Stanley Donen is surely the master (major or minor) of the musical? The Pajama Game exists to prove it. 'She' is the trade union delegate in a pyjama factory of which 'he' is a management executive. 'It' is the first left-wing operetta, quite skillfully filmed, for Donen sticks to the Broadway conventions but pushes them to their utmost limits, which results in a rather eccentric and totally unrestrained work.
In Cabaret Fosse reinvents the movie musical, as well as the show he’s transporting to the screen. In The Pajama Game he mostly replicates the numbers from the stage production. But they’re marvelous numbers, and Donen uses the 1.85:1 aspect ratio and WarnerColor to give movie audiences the experience most of them couldn’t get on Broadway, with a more expansive glossy, deluxe look that makes it feel unmistakably like a Saturday night movie outing.

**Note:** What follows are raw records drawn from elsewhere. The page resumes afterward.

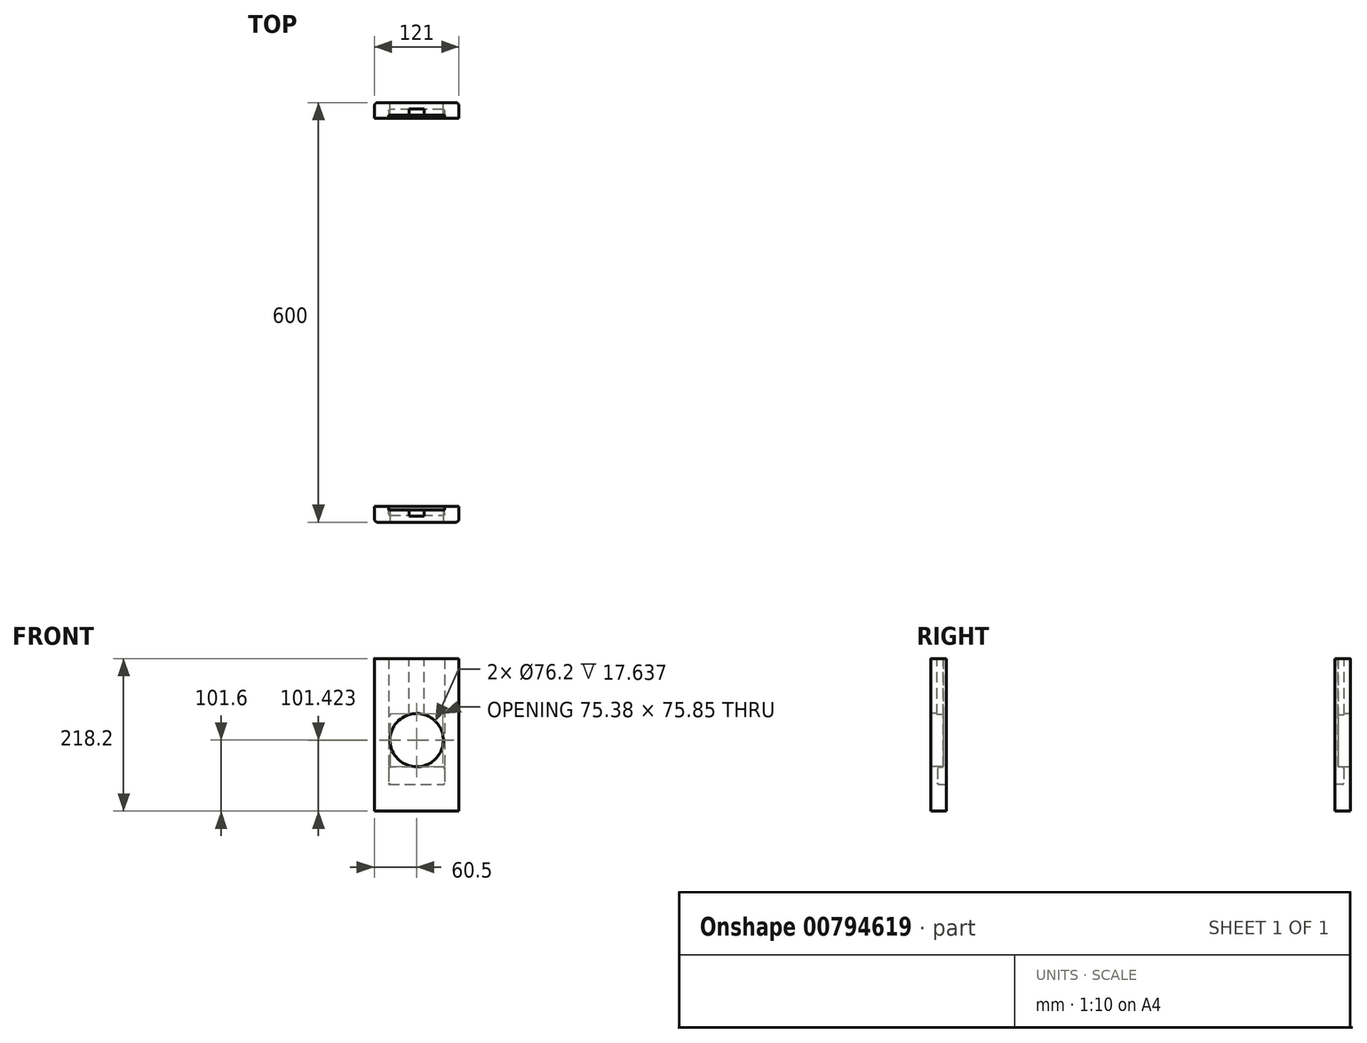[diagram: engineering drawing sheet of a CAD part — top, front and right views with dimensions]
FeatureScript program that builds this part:
annotation { "Feature Type Name" : "Feature", "Feature Type Description" : "" }
export const myFeature = defineFeature(function(context is Context, id is Id, definition is map)
    precondition{}
    {
        {
            var Q0;
            Q0=qCreatedBy(makeId("Front.planeOp"),FACE);
            var sketch = newSketch(context, id + "F0", { "sketchPlane" : qUnion([Q0])});
            skLineSegment(sketch, "E0.bottom", {"start": v(60.5, -109.1) * mm, "end": v(-60.5, -109.1) * mm});
            skLineSegment(sketch, "E0.top", {"start": v(60.5, 109.1) * mm, "end": v(-60.5, 109.1) * mm});
            skLineSegment(sketch, "E0.left", {"start": v(60.5, -109.1) * mm, "end": v(60.5, 109.1) * mm});
            skLineSegment(sketch, "E0.right", {"start": v(-60.5, -109.1) * mm, "end": v(-60.5, 109.1) * mm});
            skPoint(sketch, "E0.middle", {"position": v(0, 0) * mm});
            skCircle(sketch, "E1", {"center": v(0, -7.5) * mm, "radius": 38.1 * mm});
            skSolve(sketch);
        }
        {
            var Q0;
            Q0 = qSketchRegion(id + "F0", true);
            extrude(context, id + "F1", {"entities" : qUnion([Q0]), "depth" : 22.4 * mm, "offsetDistance" : 25 * mm});
        }
        {
            var Q0;
            Q0=makeQuery(id+"F1.opExtrude","CAP_FACE",FACE,{"disambiguationData":[OSD([sQuery(id+"F0.wireOp",EDGE,"E0.bottom"),sQuery(id+"F0.wireOp",EDGE,"E0.top"),sQuery(id+"F0.wireOp",EDGE,"E0.left"),sQuery(id+"F0.wireOp",EDGE,"E0.right"),sQuery(id+"F0.wireOp",EDGE,"E1")])],"isStart":false});
            var sketch = newSketch(context, id + "F2", { "sketchPlane" : qUnion([Q0])});
            skLineSegment(sketch, "E2.bottom", {"start": v(-40, 109.1) * mm, "end": v(40, 109.1) * mm});
            skLineSegment(sketch, "E2.top", {"start": v(-40, -71) * mm, "end": v(40, -71) * mm});
            skLineSegment(sketch, "E2.left", {"start": v(-40, 109.1) * mm, "end": v(-40, -71) * mm});
            skLineSegment(sketch, "E2.right", {"start": v(40, 109.1) * mm, "end": v(40, -71) * mm});
            skSolve(sketch);
        }
        {
            var Q0;
            Q0 = qSketchRegion(id + "F2", true);
            extrude(context, id + "F3", {"entities" : qUnion([Q0]), "operationType" : NewBodyOperationType.REMOVE, "oppositeDirection" : true, "depth" : 4.76 * mm, "offsetDistance" : 25 * mm});
        }
        {
            var Q0;
            Q0=makeQuery(id+"F1.opExtrude","CAP_FACE",FACE,{"disambiguationData":[OSD([sQuery(id+"F0.wireOp",EDGE,"E0.bottom"),sQuery(id+"F0.wireOp",EDGE,"E0.top"),sQuery(id+"F0.wireOp",EDGE,"E0.left"),sQuery(id+"F0.wireOp",EDGE,"E0.right"),sQuery(id+"F0.wireOp",EDGE,"E1")])],"isStart":false});
            var sketch = newSketch(context, id + "F4", { "sketchPlane" : qUnion([Q0])});
            skLineSegment(sketch, "E3.bottom", {"start": v(40, -71) * mm, "end": v(-40, -71) * mm});
            skLineSegment(sketch, "E3.top", {"start": v(40, -46) * mm, "end": v(-40, -46) * mm});
            skLineSegment(sketch, "E3.left", {"start": v(40, -71) * mm, "end": v(40, -46) * mm});
            skLineSegment(sketch, "E3.right", {"start": v(-40, -71) * mm, "end": v(-40, -46) * mm});
            skSolve(sketch);
        }
        {
            var Q0;
            Q0 = qSketchRegion(id + "F4", true);
            extrude(context, id + "F5", {"entities" : qUnion([Q0]), "operationType" : NewBodyOperationType.REMOVE, "oppositeDirection" : true, "depth" : 12.7 * mm, "offsetDistance" : 25 * mm});
        }
        {
            var Q0;
            Q0=makeQuery(id+"F1.opExtrude","CAP_EDGE",EDGE,{"disambiguationData":[OSD([sQuery(id+"F0.wireOp",EDGE,"E0.right")])],"isStart":true});
            var Q1;
            Q1=makeQuery(id+"F1.opExtrude","CAP_EDGE",EDGE,{"disambiguationData":[OSD([sQuery(id+"F0.wireOp",EDGE,"E0.left")])],"isStart":true});
            fillet(context, id + "F6", {"entities" : qUnion([Q0, Q1]), "radius" : 5 * mm, "tangentPropagation" : true, "allowEdgeOverflow" : false});
        }
        {
            var Q0;
            Q0=makeQuery(id+"F5.boolean.opBoolean","COPY",EDGE,{"derivedFrom":makeQuery(id+"F5.opExtrude","CAP_EDGE",EDGE,{"disambiguationData":[OSD([sQuery(id+"F4.wireOp",EDGE,"E3.bottom")])],"isStart":false})});
            var Q1;
            Q1=makeQuery(id+"F5.boolean.opBoolean","MERGE",EDGE,{"derivedFrom":[makeQuery(id+"F3.boolean.opBoolean","COPY",EDGE,{"derivedFrom":makeQuery(id+"F3.opExtrude","SWEPT_EDGE",EDGE,{"disambiguationData":[OSD([sQuery(id+"F2.wireOp",EDGE,"E2.top"),sQuery(id+"F2.wireOp",EDGE,"E2.right")])]})}),makeQuery(id+"F5.opExtrude","SWEPT_EDGE",EDGE,{"disambiguationData":[OSD([sQuery(id+"F4.wireOp",EDGE,"E3.bottom"),sQuery(id+"F4.wireOp",EDGE,"E3.left")])]})]});
            var Q2;
            Q2=makeQuery(id+"F5.boolean.opBoolean","COPY",EDGE,{"derivedFrom":makeQuery(id+"F5.opExtrude","CAP_EDGE",EDGE,{"disambiguationData":[OSD([sQuery(id+"F4.wireOp",EDGE,"E3.left")])],"isStart":false})});
            var Q3;
            Q3=makeQuery(id+"F5.boolean.opBoolean","COPY",EDGE,{"derivedFrom":makeQuery(id+"F5.opExtrude","CAP_EDGE",EDGE,{"disambiguationData":[OSD([sQuery(id+"F4.wireOp",EDGE,"E3.right")])],"isStart":false})});
            var Q4;
            Q4=makeQuery(id+"F5.boolean.opBoolean","COPY",EDGE,{"derivedFrom":makeQuery(id+"F5.opExtrude","CAP_EDGE",EDGE,{"disambiguationData":[OSD([sQuery(id+"F4.wireOp",EDGE,"E3.top")])],"isStart":false})});
            fillet(context, id + "F7", {"entities" : qUnion([Q0, Q1, Q2, Q3, Q4]), "radius" : 2 * mm, "tangentPropagation" : true, "allowEdgeOverflow" : false});
        }
        {
            var Q0;
            Q0=qCreatedBy(makeId("Front.planeOp"),FACE);
            cPlane(context, id + "F8", {"entities" : qUnion([Q0]), "cplaneType" : CPlaneType.OFFSET, "offset" : 300 * mm, "width" : 150 * mm, "height" : 150 * mm});
        }
        {
            var Q0;
            Q0=makeQuery(id+"F1.opExtrude","SWEPT_BODY",BODY,{"disambiguationData":[OSD([sQuery(id+"F0.wireOp",EDGE,"E0.bottom"),sQuery(id+"F0.wireOp",EDGE,"E0.top"),sQuery(id+"F0.wireOp",EDGE,"E0.left"),sQuery(id+"F0.wireOp",EDGE,"E0.right"),sQuery(id+"F0.wireOp",EDGE,"E1")])]});
            var Q1;
            Q1=qCreatedBy(id+"F8.planeOp",FACE);
            mirror(context, id + "F9", {"entities" : qUnion([Q0]), "mirrorPlane" : qUnion([Q1])});
        }
        {
            var Q0;
            Q0=makeQuery(id+"F1.opExtrude","SWEPT_FACE",FACE,{"disambiguationData":[OSD([sQuery(id+"F0.wireOp",EDGE,"E0.top")])]});
            var sketch = newSketch(context, id + "F10", { "sketchPlane" : qUnion([Q0])});
            skLineSegment(sketch, "E4", {"start": v(0, 0) * mm, "end": v(0, -17.64) * mm, "construction": true});
            skLineSegment(sketch, "E5", {"start": v(-11, -17.64) * mm, "end": v(-11, -8.86) * mm});
            skLineSegment(sketch, "E6", {"start": v(11, -17.64) * mm, "end": v(11, -8.86) * mm});
            skLineSegment(sketch, "E7", {"start": v(-11, -8.86) * mm, "end": v(11, -8.86) * mm});
            skLineSegment(sketch, "E8", {"start": v(-11, -17.64) * mm, "end": v(11, -17.64) * mm});
            skSolve(sketch);
        }
        {
            var Q0;
            Q0 = qSketchRegion(id + "F10", true);
            extrude(context, id + "F11", {"entities" : qUnion([Q0]), "operationType" : NewBodyOperationType.REMOVE, "oppositeDirection" : true, "depth" : 100 * mm, "offsetDistance" : 25 * mm});
        }
        {
            var Q0;
            Q0=makeQuery(id+"F9.opPattern","COPY",BODY,{"derivedFrom":makeQuery(id+"F1.opExtrude","SWEPT_BODY",BODY,{"disambiguationData":[OSD([sQuery(id+"F0.wireOp",EDGE,"E0.bottom"),sQuery(id+"F0.wireOp",EDGE,"E0.top"),sQuery(id+"F0.wireOp",EDGE,"E0.left"),sQuery(id+"F0.wireOp",EDGE,"E0.right"),sQuery(id+"F0.wireOp",EDGE,"E1")])]}),"instanceName":"1"});
            deleteBodies(context, id + "F12", {"entities" : qUnion([Q0])});
        }
        {
            var Q0;
            Q0=makeQuery(id+"F1.opExtrude","SWEPT_BODY",BODY,{"disambiguationData":[OSD([sQuery(id+"F0.wireOp",EDGE,"E0.bottom"),sQuery(id+"F0.wireOp",EDGE,"E0.top"),sQuery(id+"F0.wireOp",EDGE,"E0.left"),sQuery(id+"F0.wireOp",EDGE,"E0.right"),sQuery(id+"F0.wireOp",EDGE,"E1")])]});
            var Q1;
            Q1=qCreatedBy(id+"F8.planeOp",FACE);
            mirror(context, id + "F13", {"entities" : qUnion([Q0]), "mirrorPlane" : qUnion([Q1])});
        }
    });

Film scholar Jane Feuer has argued that the Hollywood musical is a politically conservative genre, a notion challenged by the Warners musicals of the 30s, Bells Are Ringing (1969), and this exuberant, underrated 1957 movie. . . . Though the sexual politics are far from progressive, this is the sort of labor musical that inspired Jean-Luc Godard's admiration. Bob Fosse's airy choreography is terrific, and so is the score. . . . Stanley Donen directed with verve and energy.